Source records:

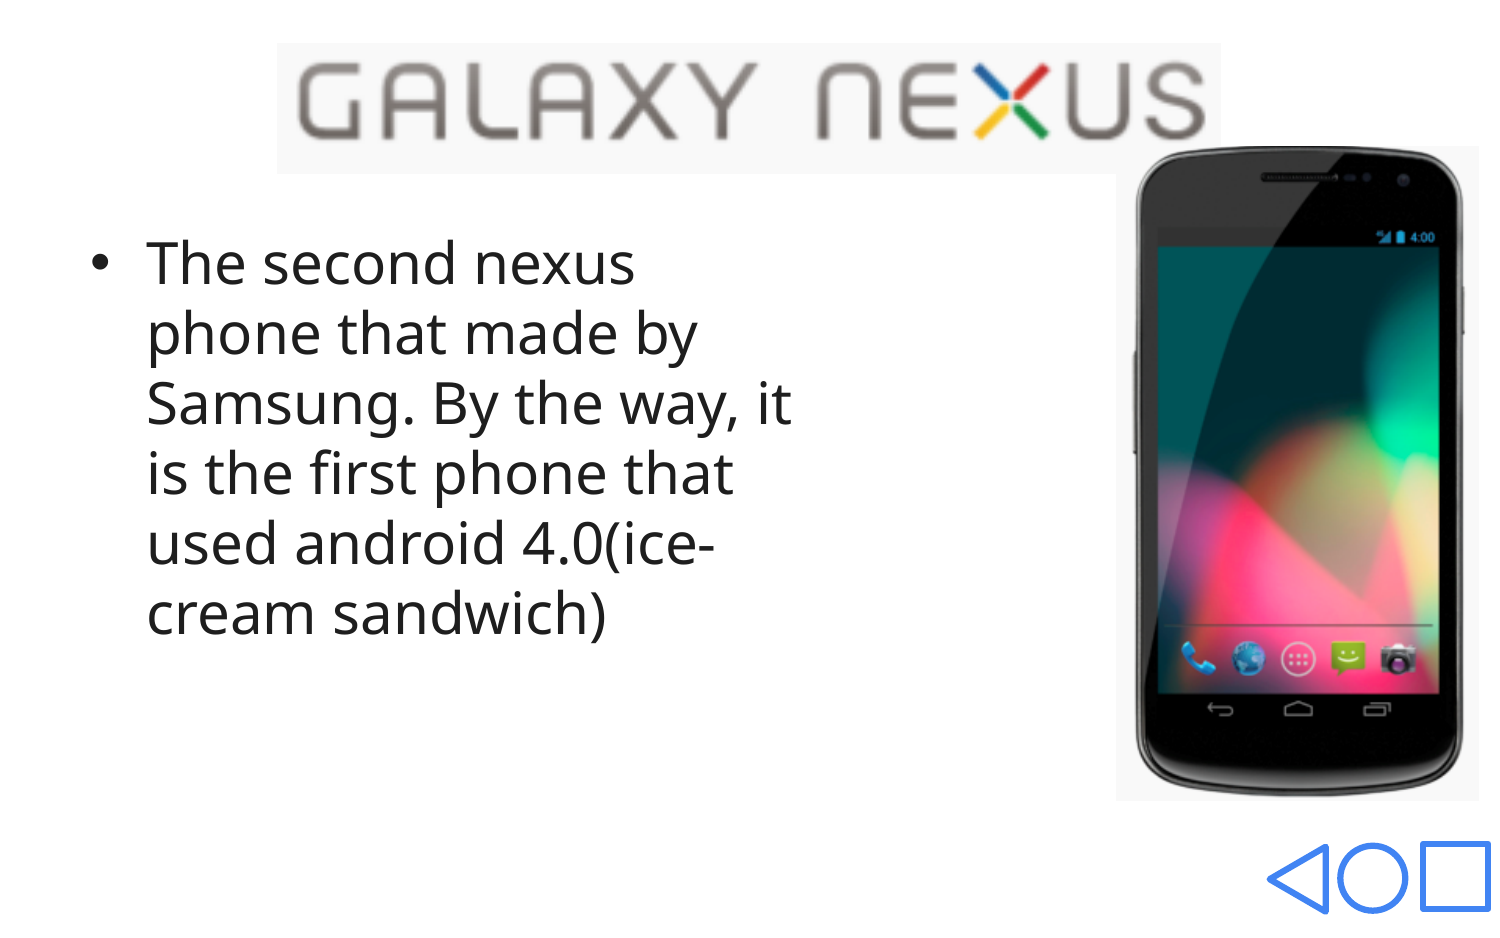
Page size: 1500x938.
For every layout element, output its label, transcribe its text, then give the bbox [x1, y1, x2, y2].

text_box [1267, 844, 1328, 914]
picture [277, 43, 1479, 802]
list The second nexus phone that made by Samsung. By the way, it is the first phone that used android 4.0(ice-cream sandwich) [75, 218, 833, 838]
text_box [1421, 842, 1490, 911]
text_box [1338, 843, 1408, 913]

Problem to solve: Reproduce all the material exactly, omitting images.

Result of the task:
Page size: 1500x938.
For every layout element, output its label, transcribe its text, then give the bbox [x1, y1, x2, y2].

text_box [1267, 844, 1328, 914]
picture [277, 43, 1479, 802]
list The second nexus phone that made by Samsung. By the way, it is the first phone that used android 4.0(ice-cream sandwich) [75, 218, 833, 838]
text_box [1421, 842, 1490, 911]
text_box [1338, 843, 1408, 913]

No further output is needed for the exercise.